The records below must be copied in full; omit the images.

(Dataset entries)
+ + +

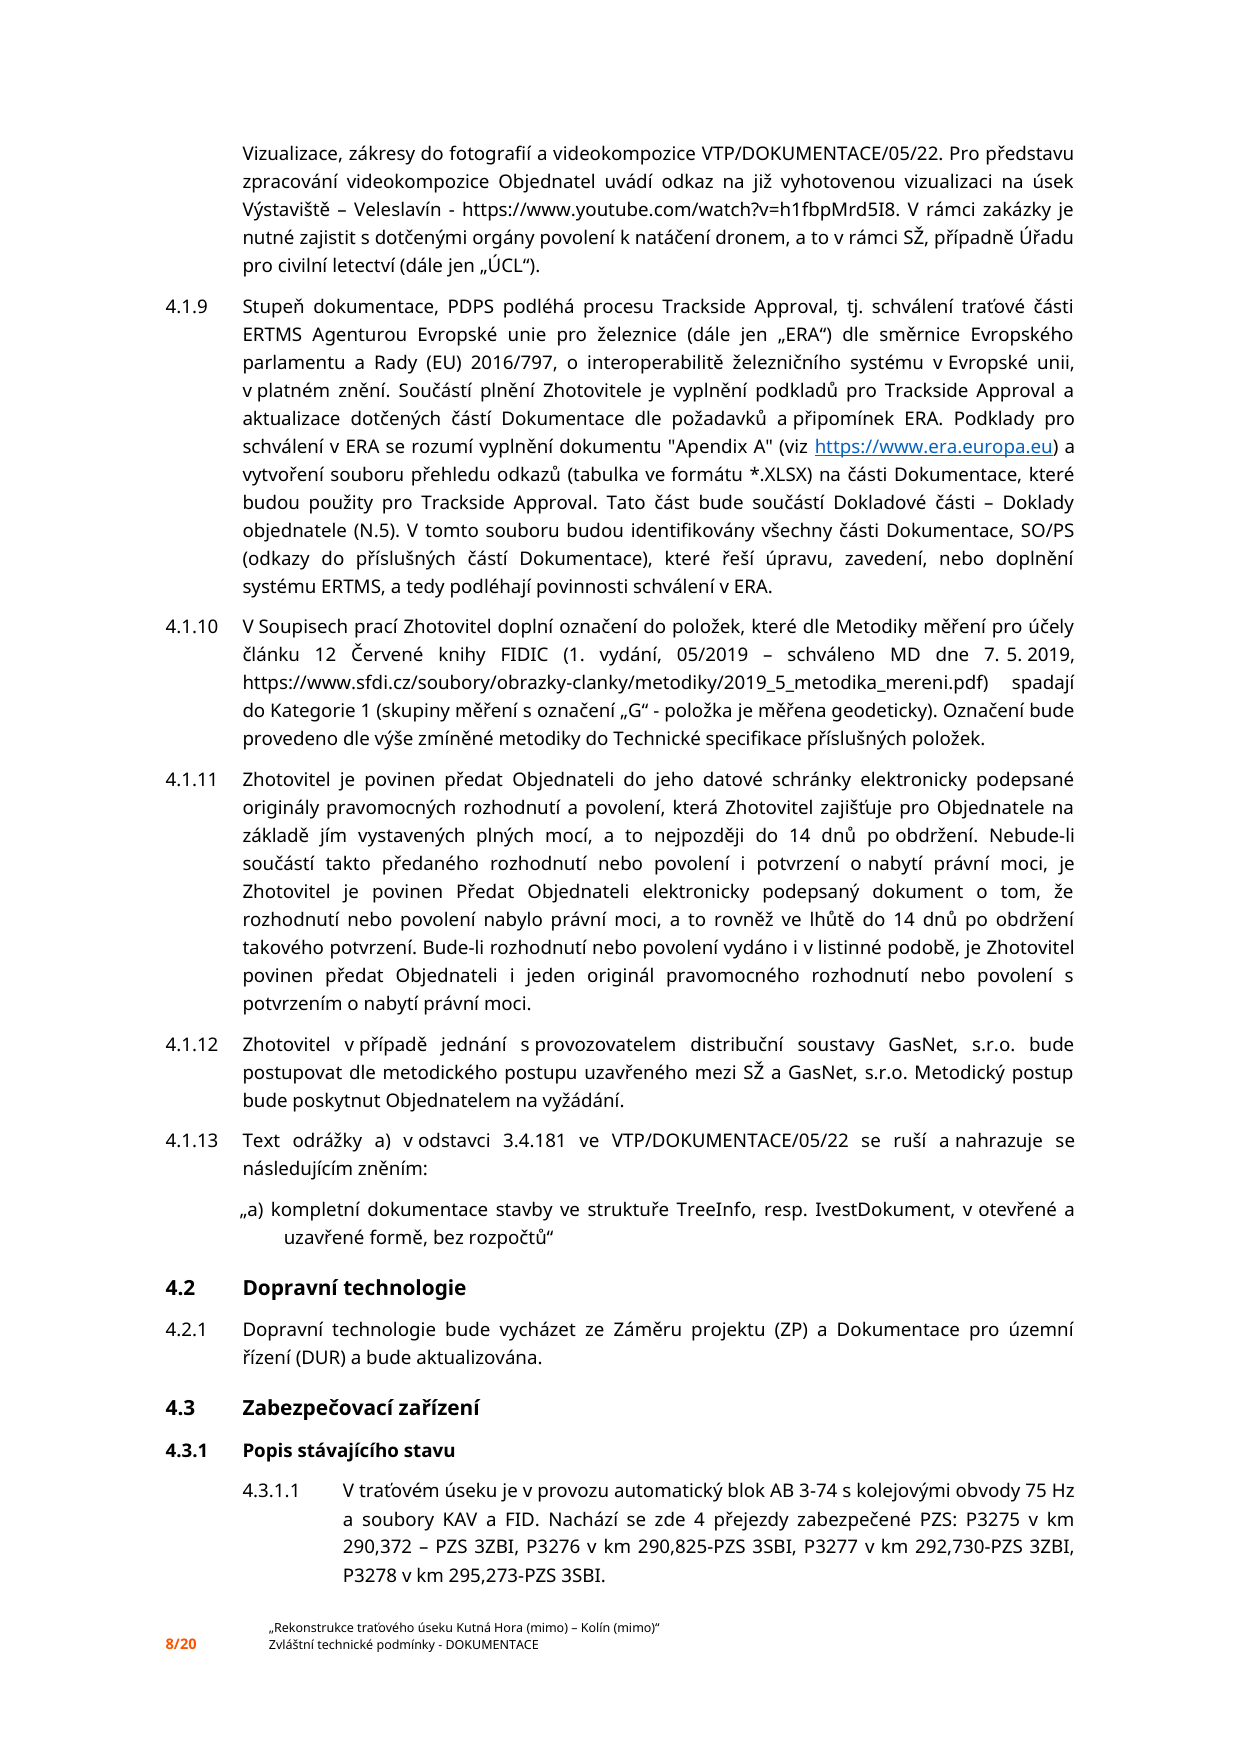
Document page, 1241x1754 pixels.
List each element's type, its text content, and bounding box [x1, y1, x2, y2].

text Dopravní technologie bude vycházet ze Záměru projektu (ZP) a Dokumentace pro územní řízení (DUR) a bude aktualizována. [165, 1317, 1075, 1370]
text Popis stávajícího stavu [165, 1437, 1075, 1463]
text Text odrážky a) v odstavci 3.4.181 ve VTP/DOKUMENTACE/05/22 se ruší a nahrazuje se následujícím zněním: [165, 1127, 1075, 1181]
text „a) kompletní dokumentace stavby ve struktuře TreeInfo, resp. IvestDokument, v otevřené a uzavřené formě, bez rozpočtů“ [239, 1196, 1075, 1249]
text Zhotovitel v případě jednání s provozovatelem distribuční soustavy GasNet, s.r.o. bude postupovat dle metodického postupu uzavřeného mezi SŽ a GasNet, s.r.o. Metodický postup bude poskytnut Objednatelem na vyžádání. [165, 1031, 1075, 1112]
text Zabezpečovací zařízení [165, 1393, 1075, 1422]
text V Soupisech prací Zhotovitel doplní označení do položek, které dle Metodiky měření pro účely článku 12 Červené knihy FIDIC (1. vydání, 05/2019 – schváleno MD dne 7. 5. 2019, https://www.sfdi.cz/soubory/obrazky-clanky/metodiky/2019_5_metodika_mereni.pdf) spadají do Kategorie 1 (skupiny měření s označení „G“ - položka je měřena geodeticky). Označení bude provedeno dle výše zmíněné metodiky do Technické specifikace příslušných položek. [165, 614, 1075, 751]
text V traťovém úseku je v provozu automatický blok AB 3-74 s kolejovými obvody 75 Hz a soubory KAV a FID. Nachází se zde 4 přejezdy zabezpečené PZS: P3275 v km 290,372 – PZS 3ZBI, P3276 v km 290,825-PZS 3SBI, P3277 v km 292,730-PZS 3ZBI, P3278 v km 295,273-PZS 3SBI. [242, 1478, 1075, 1587]
text Dopravní technologie [165, 1273, 1075, 1301]
text Stupeň dokumentace, PDPS podléhá procesu Trackside Approval, tj. schválení traťové části ERTMS Agenturou Evropské unie pro železnice (dále jen „ERA“) dle směrnice Evropského parlamentu a Rady (EU) 2016/797, o interoperabilitě železničního systému v Evropské unii, v platném znění. Součástí plnění Zhotovitele je vyplnění podkladů pro Trackside Approval a aktualizace dotčených částí Dokumentace dle požadavků a připomínek ERA. Podklady pro schválení v ERA se rozumí vyplnění dokumentu "Apendix A" (viz https://www.era.europa.eu) a vytvoření souboru přehledu odkazů (tabulka ve formátu *.XLSX) na části Dokumentace, které budou použity pro Trackside Approval. Tato část bude součástí Dokladové části – Doklady objednatele (N.5). V tomto souboru budou identifikovány všechny části Dokumentace, SO/PS (odkazy do příslušných částí Dokumentace), které řeší úpravu, zavedení, nebo doplnění systému ERTMS, a tedy podléhají povinnosti schválení v ERA. [165, 293, 1075, 599]
text Zhotovitel je povinen předat Objednateli do jeho datové schránky elektronicky podepsané originály pravomocných rozhodnutí a povolení, která Zhotovitel zajišťuje pro Objednatele na základě jím vystavených plných mocí, a to nejpozději do 14 dnů po obdržení. Nebude-li součástí takto předaného rozhodnutí nebo povolení i potvrzení o nabytí právní moci, je Zhotovitel je povinen Předat Objednateli elektronicky podepsaný dokument o tom, že rozhodnutí nebo povolení nabylo právní moci, a to rovněž ve lhůtě do 14 dnů po obdržení takového potvrzení. Bude-li rozhodnutí nebo povolení vydáno i v listinné podobě, je Zhotovitel povinen předat Objednateli i jeden originál pravomocného rozhodnutí nebo povolení s potvrzením o nabytí právní moci. [165, 766, 1075, 1016]
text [165, 140, 1075, 278]
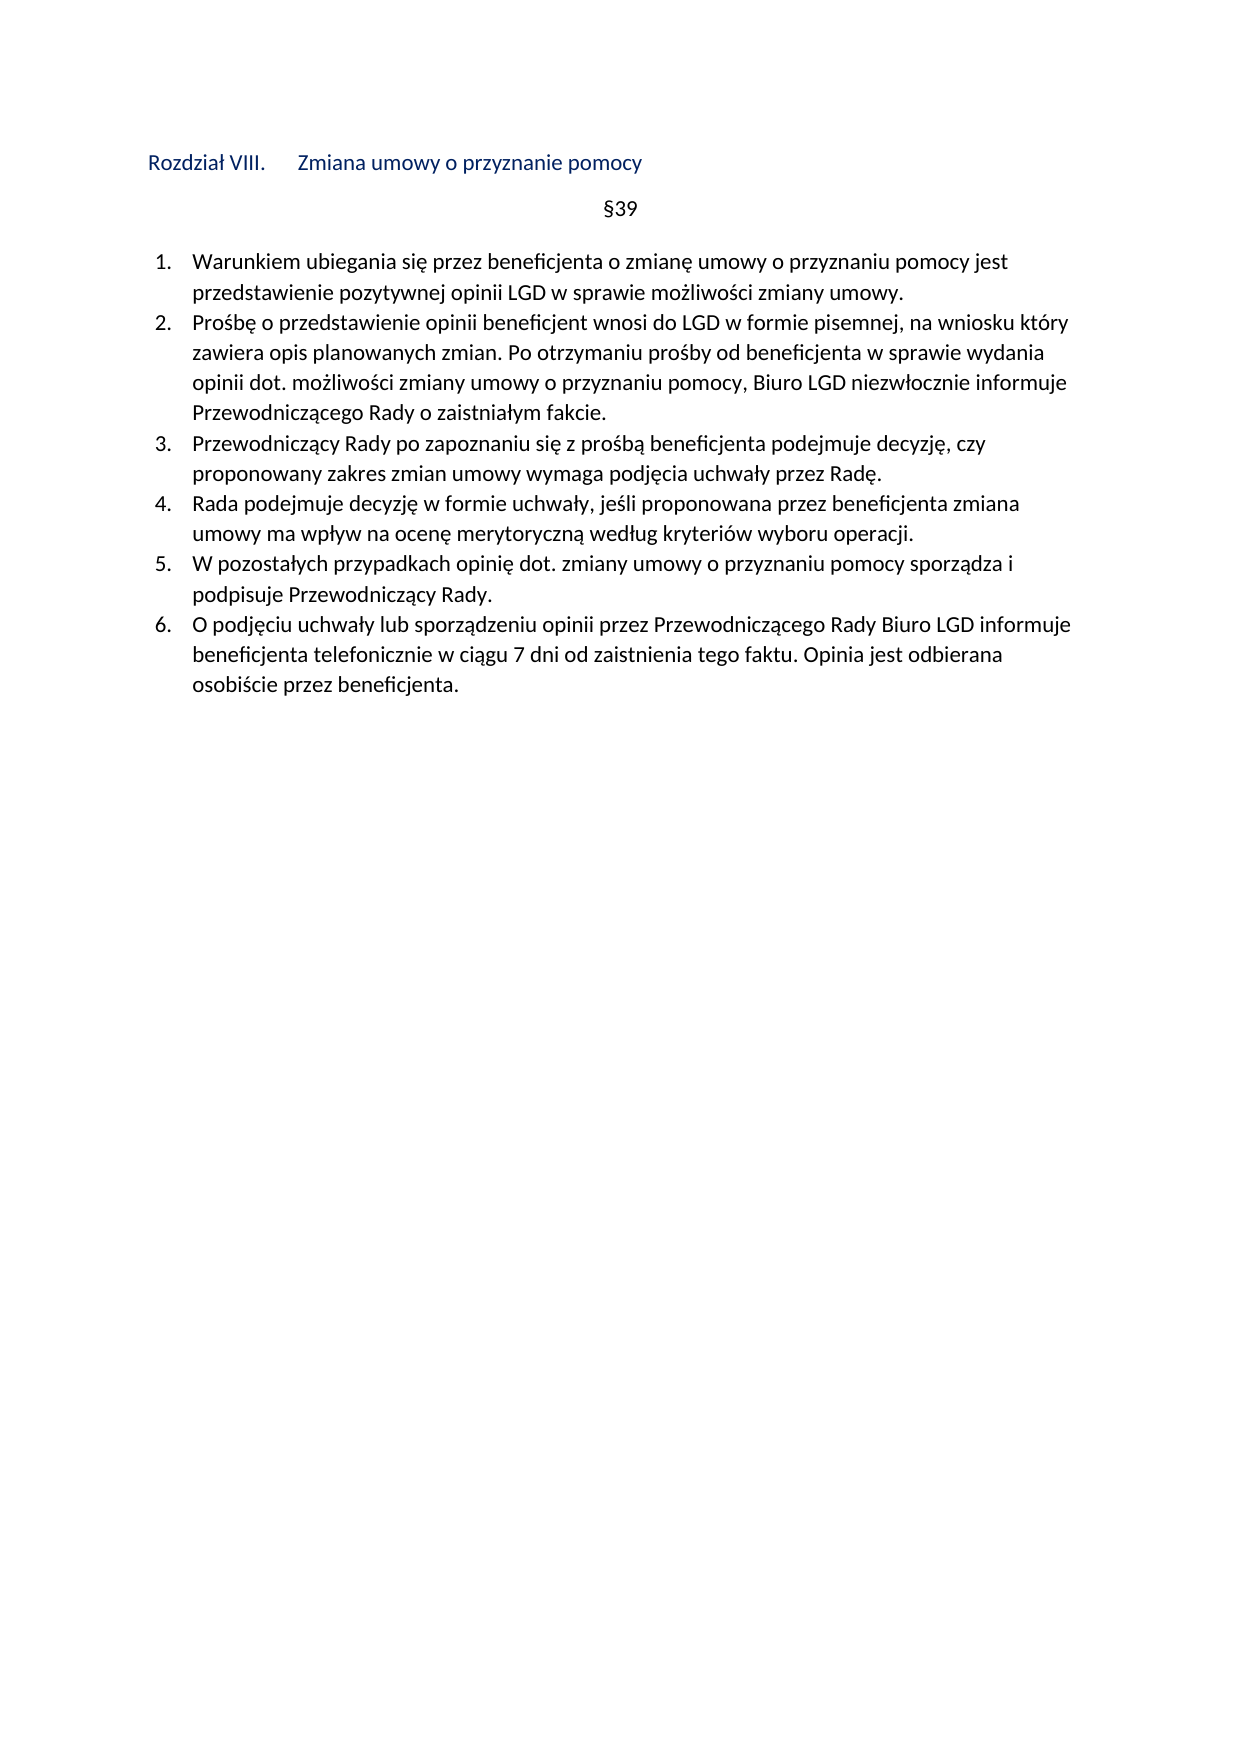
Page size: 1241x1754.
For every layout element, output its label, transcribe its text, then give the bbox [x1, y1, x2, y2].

list Warunkiem ubiegania się przez beneficjenta o zmianę umowy o przyznaniu pomocy jest przedstawienie pozytywnej opinii LGD w sprawie możliwości zmiany umowy. [154, 247, 1093, 306]
text §39 [148, 194, 1093, 222]
list O podjęciu uchwały lub sporządzeniu opinii przez Przewodniczącego Rady Biuro LGD informuje beneficjenta telefonicznie w ciągu 7 dni od zaistnienia tego faktu. Opinia jest odbierana osobiście przez beneficjenta. [154, 610, 1093, 698]
list Przewodniczący Rady po zapoznaniu się z prośbą beneficjenta podejmuje decyzję, czy proponowany zakres zmian umowy wymaga podjęcia uchwały przez Radę. [154, 429, 1093, 487]
text Zmiana umowy o przyznanie pomocy [148, 148, 1093, 176]
list Rada podejmuje decyzję w formie uchwały, jeśli proponowana przez beneficjenta zmiana umowy ma wpływ na ocenę merytoryczną według kryteriów wyboru operacji. [154, 489, 1093, 547]
list Prośbę o przedstawienie opinii beneficjent wnosi do LGD w formie pisemnej, na wniosku który zawiera opis planowanych zmian. Po otrzymaniu prośby od beneficjenta w sprawie wydania opinii dot. możliwości zmiany umowy o przyznaniu pomocy, Biuro LGD niezwłocznie informuje Przewodniczącego Rady o zaistniałym fakcie. [154, 308, 1093, 427]
list W pozostałych przypadkach opinię dot. zmiany umowy o przyznaniu pomocy sporządza i podpisuje Przewodniczący Rady. [154, 549, 1093, 608]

+ + +

» **FINISHED EXERCISE**
Document page, 1241x1754 pixels.
List each element's type, its text content, and bounding box [x1, y1, x2, y2].

text Dopravní technologie bude vycházet ze Záměru projektu (ZP) a Dokumentace pro územní řízení (DUR) a bude aktualizována. [165, 1317, 1075, 1370]
text Popis stávajícího stavu [165, 1437, 1075, 1463]
text Text odrážky a) v odstavci 3.4.181 ve VTP/DOKUMENTACE/05/22 se ruší a nahrazuje se následujícím zněním: [165, 1127, 1075, 1181]
text „a) kompletní dokumentace stavby ve struktuře TreeInfo, resp. IvestDokument, v otevřené a uzavřené formě, bez rozpočtů“ [239, 1196, 1075, 1249]
text Zhotovitel v případě jednání s provozovatelem distribuční soustavy GasNet, s.r.o. bude postupovat dle metodického postupu uzavřeného mezi SŽ a GasNet, s.r.o. Metodický postup bude poskytnut Objednatelem na vyžádání. [165, 1031, 1075, 1112]
text Zabezpečovací zařízení [165, 1393, 1075, 1422]
text V Soupisech prací Zhotovitel doplní označení do položek, které dle Metodiky měření pro účely článku 12 Červené knihy FIDIC (1. vydání, 05/2019 – schváleno MD dne 7. 5. 2019, https://www.sfdi.cz/soubory/obrazky-clanky/metodiky/2019_5_metodika_mereni.pdf) spadají do Kategorie 1 (skupiny měření s označení „G“ - položka je měřena geodeticky). Označení bude provedeno dle výše zmíněné metodiky do Technické specifikace příslušných položek. [165, 614, 1075, 751]
text V traťovém úseku je v provozu automatický blok AB 3-74 s kolejovými obvody 75 Hz a soubory KAV a FID. Nachází se zde 4 přejezdy zabezpečené PZS: P3275 v km 290,372 – PZS 3ZBI, P3276 v km 290,825-PZS 3SBI, P3277 v km 292,730-PZS 3ZBI, P3278 v km 295,273-PZS 3SBI. [242, 1478, 1075, 1587]
text Dopravní technologie [165, 1273, 1075, 1301]
text Stupeň dokumentace, PDPS podléhá procesu Trackside Approval, tj. schválení traťové části ERTMS Agenturou Evropské unie pro železnice (dále jen „ERA“) dle směrnice Evropského parlamentu a Rady (EU) 2016/797, o interoperabilitě železničního systému v Evropské unii, v platném znění. Součástí plnění Zhotovitele je vyplnění podkladů pro Trackside Approval a aktualizace dotčených částí Dokumentace dle požadavků a připomínek ERA. Podklady pro schválení v ERA se rozumí vyplnění dokumentu "Apendix A" (viz https://www.era.europa.eu) a vytvoření souboru přehledu odkazů (tabulka ve formátu *.XLSX) na části Dokumentace, které budou použity pro Trackside Approval. Tato část bude součástí Dokladové části – Doklady objednatele (N.5). V tomto souboru budou identifikovány všechny části Dokumentace, SO/PS (odkazy do příslušných částí Dokumentace), které řeší úpravu, zavedení, nebo doplnění systému ERTMS, a tedy podléhají povinnosti schválení v ERA. [165, 293, 1075, 599]
text Zhotovitel je povinen předat Objednateli do jeho datové schránky elektronicky podepsané originály pravomocných rozhodnutí a povolení, která Zhotovitel zajišťuje pro Objednatele na základě jím vystavených plných mocí, a to nejpozději do 14 dnů po obdržení. Nebude-li součástí takto předaného rozhodnutí nebo povolení i potvrzení o nabytí právní moci, je Zhotovitel je povinen Předat Objednateli elektronicky podepsaný dokument o tom, že rozhodnutí nebo povolení nabylo právní moci, a to rovněž ve lhůtě do 14 dnů po obdržení takového potvrzení. Bude-li rozhodnutí nebo povolení vydáno i v listinné podobě, je Zhotovitel povinen předat Objednateli i jeden originál pravomocného rozhodnutí nebo povolení s potvrzením o nabytí právní moci. [165, 766, 1075, 1016]
text [165, 140, 1075, 278]
Page size: 1241x1754.
For every layout element, output its label, transcribe its text, then give the bbox [x1, y1, x2, y2].

list Warunkiem ubiegania się przez beneficjenta o zmianę umowy o przyznaniu pomocy jest przedstawienie pozytywnej opinii LGD w sprawie możliwości zmiany umowy. [154, 247, 1093, 306]
text §39 [148, 194, 1093, 222]
list O podjęciu uchwały lub sporządzeniu opinii przez Przewodniczącego Rady Biuro LGD informuje beneficjenta telefonicznie w ciągu 7 dni od zaistnienia tego faktu. Opinia jest odbierana osobiście przez beneficjenta. [154, 610, 1093, 698]
list Przewodniczący Rady po zapoznaniu się z prośbą beneficjenta podejmuje decyzję, czy proponowany zakres zmian umowy wymaga podjęcia uchwały przez Radę. [154, 429, 1093, 487]
text Zmiana umowy o przyznanie pomocy [148, 148, 1093, 176]
list Rada podejmuje decyzję w formie uchwały, jeśli proponowana przez beneficjenta zmiana umowy ma wpływ na ocenę merytoryczną według kryteriów wyboru operacji. [154, 489, 1093, 547]
list Prośbę o przedstawienie opinii beneficjent wnosi do LGD w formie pisemnej, na wniosku który zawiera opis planowanych zmian. Po otrzymaniu prośby od beneficjenta w sprawie wydania opinii dot. możliwości zmiany umowy o przyznaniu pomocy, Biuro LGD niezwłocznie informuje Przewodniczącego Rady o zaistniałym fakcie. [154, 308, 1093, 427]
list W pozostałych przypadkach opinię dot. zmiany umowy o przyznaniu pomocy sporządza i podpisuje Przewodniczący Rady. [154, 549, 1093, 608]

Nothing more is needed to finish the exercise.